→ **課題の指示**: カビ毒の文章を、「マイコトキシンとは、カビが自」という言葉のあるところから「がヒト様や家畜の健康を蝕む。」までもう一度書き、その中の「スナイパー」を「狙撃手」に変えて更新してください。

→ **抜き出した文章**:
━━━━━━━━━━━━━━━━

マイコトキシンとは、カビが自分の生存を守るために作り出す“化学兵器”のようなものです。カビ自身にとっては防御物質、しかし哺乳類にとっては毒。ゼアラレノン(ZEN)はエストロゲン様の構造をもち、ホルモンバランスを狂わせます。デオキシニバレノール(DON)は蛋白合成を阻害し、採食低下と免疫抑制を引き起こします。嘔吐の原因にもなります。まるで、ホルモン、代謝、臓器――それぞれの“急所”を狙うスナイパーのようです。カビはただ生きようとしているだけなのに、その結果がヒト様や家畜の健康を蝕む。

しかも、現実の現場では、ひとつのカビ毒が単独で存在していることは稀。ZEN+DON、DON+フモニシン、ZEN+アフラトキシンなどなど、カビ毒たちはなぜか“仲良し”。複数のカビ毒が同時に作用することで、毒性は何倍にも強まります。この“共犯関係”、意外と見落としがちです。「飼料中の数値は基準値以下だったのに、牛が調子を崩す」――そんな時は、静かに微笑む“共犯者”が潜んでいるのです。

カビ毒の怖さは、「目に見えない」という点にあります。牛さんは喋れません。「ちょっと体が重い」「食欲が出ない」とも言えません。もちろん、「カビの生えたエサはイヤです~」なんて言ってくれたら助かりますが、そうはいきません。血液検査や体重の増減だけでは原因を特定するのが難しい。だからこそ、“見えないストレス”を定量化する技術――それが「尿中マイコトキシン検査」の最大の意義なんです。尿中のZENやDONを測ることで、「体が実際に受けているダメージ」を可視化できます。犯人はいつも、しっかりと尿の中に証拠を残しているんですよね。

これまでの畜産現場では、カビ毒をなにか特別なイベントとして起こる「事故」や「汚染」として扱うことが多かったと思います。しかし、気候変動や流通の多様化によって、カビ毒は“常在リスク”となりつつあります。つまり、「カビ毒は普通にあるもの」「それをどう管理していくかが問われる時代」に変わってきているのです。

カビ毒管理は、“ゼロにする”発想ではなく、“コントロールする”発想が必要です。完全排除を目指すより、現場でリアルに対応していく。季節・飼料ロット・給与形態・牛のステージによって動的に変化します。これを見える化し、科学的に把握することが、今後の家畜衛生のカギになると思っています。
結局のところ、カビ毒との戦いに“終わり”はありません。けれど、その戦いを通じて、私たちは牛さんの体をより深く理解し、よりやさしくなれるのかもしれません。牛さんにはできる限り、カビなど生えていないちゃんとした餌を食べさせてあげたいですよね。科学と愛情の2つを両輪に、これからも“見えない敵”と向き合っていきましょう。

━━━━━━━━━━━━━━━━

→ **手元の資料**:
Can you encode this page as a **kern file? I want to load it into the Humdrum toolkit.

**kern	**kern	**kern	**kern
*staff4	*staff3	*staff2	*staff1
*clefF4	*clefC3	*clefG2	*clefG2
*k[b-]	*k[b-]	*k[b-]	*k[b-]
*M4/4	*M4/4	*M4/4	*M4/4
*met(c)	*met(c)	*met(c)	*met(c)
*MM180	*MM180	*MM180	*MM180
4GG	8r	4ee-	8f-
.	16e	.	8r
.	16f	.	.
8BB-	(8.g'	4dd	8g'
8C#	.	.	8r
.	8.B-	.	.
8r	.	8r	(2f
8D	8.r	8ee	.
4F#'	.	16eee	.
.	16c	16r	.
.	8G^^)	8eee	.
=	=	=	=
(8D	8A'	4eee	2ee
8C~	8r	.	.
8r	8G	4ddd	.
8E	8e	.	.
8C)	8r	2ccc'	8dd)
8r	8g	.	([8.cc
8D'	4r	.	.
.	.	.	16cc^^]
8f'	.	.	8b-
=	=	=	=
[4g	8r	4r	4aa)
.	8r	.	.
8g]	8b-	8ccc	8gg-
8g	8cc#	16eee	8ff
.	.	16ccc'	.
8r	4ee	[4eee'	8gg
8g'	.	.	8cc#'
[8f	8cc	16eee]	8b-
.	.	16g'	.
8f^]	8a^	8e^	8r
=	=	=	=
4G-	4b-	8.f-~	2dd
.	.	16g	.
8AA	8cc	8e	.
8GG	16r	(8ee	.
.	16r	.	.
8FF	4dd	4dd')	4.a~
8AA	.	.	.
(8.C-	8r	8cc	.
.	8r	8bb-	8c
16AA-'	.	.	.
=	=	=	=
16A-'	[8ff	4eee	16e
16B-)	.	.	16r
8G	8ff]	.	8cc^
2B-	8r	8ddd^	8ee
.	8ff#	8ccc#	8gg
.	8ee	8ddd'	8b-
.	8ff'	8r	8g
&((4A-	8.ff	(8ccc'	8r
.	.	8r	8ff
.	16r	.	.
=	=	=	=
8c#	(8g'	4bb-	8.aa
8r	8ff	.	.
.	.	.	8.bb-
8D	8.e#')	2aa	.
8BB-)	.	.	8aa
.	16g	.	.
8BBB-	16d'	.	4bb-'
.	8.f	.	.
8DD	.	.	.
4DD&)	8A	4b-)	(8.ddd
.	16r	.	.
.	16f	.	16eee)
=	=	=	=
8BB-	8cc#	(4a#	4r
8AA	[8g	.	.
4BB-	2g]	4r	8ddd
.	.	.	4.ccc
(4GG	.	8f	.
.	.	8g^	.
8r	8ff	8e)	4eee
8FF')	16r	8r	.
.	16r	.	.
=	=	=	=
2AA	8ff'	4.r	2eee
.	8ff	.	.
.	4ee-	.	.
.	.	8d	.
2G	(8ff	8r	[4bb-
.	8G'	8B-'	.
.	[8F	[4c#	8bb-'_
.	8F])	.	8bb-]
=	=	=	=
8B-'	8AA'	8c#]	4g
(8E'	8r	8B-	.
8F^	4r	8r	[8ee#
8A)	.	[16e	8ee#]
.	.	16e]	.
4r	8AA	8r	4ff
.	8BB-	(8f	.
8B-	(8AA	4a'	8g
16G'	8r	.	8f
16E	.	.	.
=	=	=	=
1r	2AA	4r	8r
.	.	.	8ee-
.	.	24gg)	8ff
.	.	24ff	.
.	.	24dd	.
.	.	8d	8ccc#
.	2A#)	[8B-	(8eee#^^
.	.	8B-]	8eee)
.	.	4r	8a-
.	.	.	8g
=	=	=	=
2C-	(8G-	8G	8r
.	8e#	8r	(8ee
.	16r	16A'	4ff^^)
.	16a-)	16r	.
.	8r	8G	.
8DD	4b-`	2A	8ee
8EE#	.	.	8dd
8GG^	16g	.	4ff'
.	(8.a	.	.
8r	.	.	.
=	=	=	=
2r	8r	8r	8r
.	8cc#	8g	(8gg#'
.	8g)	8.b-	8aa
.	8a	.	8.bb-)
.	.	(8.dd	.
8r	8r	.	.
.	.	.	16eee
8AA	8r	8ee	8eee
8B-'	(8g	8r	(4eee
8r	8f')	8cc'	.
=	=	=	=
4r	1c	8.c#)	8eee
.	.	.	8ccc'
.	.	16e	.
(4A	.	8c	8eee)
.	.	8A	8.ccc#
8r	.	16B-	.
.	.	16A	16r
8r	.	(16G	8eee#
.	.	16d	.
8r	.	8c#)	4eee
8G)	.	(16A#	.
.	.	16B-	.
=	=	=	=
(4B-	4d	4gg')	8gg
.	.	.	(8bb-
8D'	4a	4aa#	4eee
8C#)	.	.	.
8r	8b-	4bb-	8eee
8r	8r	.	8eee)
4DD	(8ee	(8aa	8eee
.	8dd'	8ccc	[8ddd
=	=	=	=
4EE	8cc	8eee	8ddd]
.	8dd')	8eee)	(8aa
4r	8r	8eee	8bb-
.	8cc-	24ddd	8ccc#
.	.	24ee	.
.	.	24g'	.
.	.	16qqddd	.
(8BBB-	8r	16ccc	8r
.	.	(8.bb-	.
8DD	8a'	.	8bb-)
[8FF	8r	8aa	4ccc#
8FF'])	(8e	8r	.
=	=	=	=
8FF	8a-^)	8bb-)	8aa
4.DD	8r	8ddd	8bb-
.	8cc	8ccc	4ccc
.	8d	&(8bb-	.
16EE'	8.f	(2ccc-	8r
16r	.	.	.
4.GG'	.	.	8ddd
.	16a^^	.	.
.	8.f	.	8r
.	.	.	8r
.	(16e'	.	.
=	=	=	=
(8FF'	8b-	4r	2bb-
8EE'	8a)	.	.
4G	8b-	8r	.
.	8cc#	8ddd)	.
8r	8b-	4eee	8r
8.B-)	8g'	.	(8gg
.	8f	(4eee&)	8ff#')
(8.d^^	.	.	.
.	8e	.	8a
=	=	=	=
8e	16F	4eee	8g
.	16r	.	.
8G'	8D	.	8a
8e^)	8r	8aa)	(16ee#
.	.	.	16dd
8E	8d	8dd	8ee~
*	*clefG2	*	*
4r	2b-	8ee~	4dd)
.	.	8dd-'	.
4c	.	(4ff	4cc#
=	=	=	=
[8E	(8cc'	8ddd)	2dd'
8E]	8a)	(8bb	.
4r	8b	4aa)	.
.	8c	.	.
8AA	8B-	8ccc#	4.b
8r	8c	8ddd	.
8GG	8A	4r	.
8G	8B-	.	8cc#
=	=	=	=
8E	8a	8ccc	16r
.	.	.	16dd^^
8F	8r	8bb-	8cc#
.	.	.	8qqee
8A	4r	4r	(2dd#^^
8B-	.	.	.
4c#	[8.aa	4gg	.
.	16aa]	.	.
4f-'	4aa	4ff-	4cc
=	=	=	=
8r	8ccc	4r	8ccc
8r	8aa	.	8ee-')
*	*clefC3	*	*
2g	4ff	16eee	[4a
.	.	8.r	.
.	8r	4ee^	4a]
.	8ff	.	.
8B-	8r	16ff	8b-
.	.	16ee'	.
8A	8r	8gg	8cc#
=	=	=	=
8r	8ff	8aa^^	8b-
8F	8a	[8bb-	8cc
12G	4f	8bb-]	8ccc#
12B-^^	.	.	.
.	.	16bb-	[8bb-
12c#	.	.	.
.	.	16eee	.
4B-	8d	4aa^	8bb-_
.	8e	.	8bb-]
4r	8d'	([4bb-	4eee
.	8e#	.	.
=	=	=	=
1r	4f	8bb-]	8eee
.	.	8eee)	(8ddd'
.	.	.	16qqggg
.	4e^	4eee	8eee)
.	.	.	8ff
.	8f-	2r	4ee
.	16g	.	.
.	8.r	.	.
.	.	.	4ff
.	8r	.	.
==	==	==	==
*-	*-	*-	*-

━━━━━━━━━━━━━━━━

→ **課題への回答**:
マイコトキシンとは、カビが自分の生存を守るために作り出す“化学兵器”のようなものです。カビ自身にとっては防御物質、しかし哺乳類にとっては毒。ゼアラレノン(ZEN)はエストロゲン様の構造をもち、ホルモンバランスを狂わせます。デオキシニバレノール(DON)は蛋白合成を阻害し、採食低下と免疫抑制を引き起こします。嘔吐の原因にもなります。まるで、ホルモン、代謝、臓器――それぞれの“急所”を狙う狙撃手のようです。カビはただ生きようとしているだけなのに、その結果がヒト様や家畜の健康を蝕む。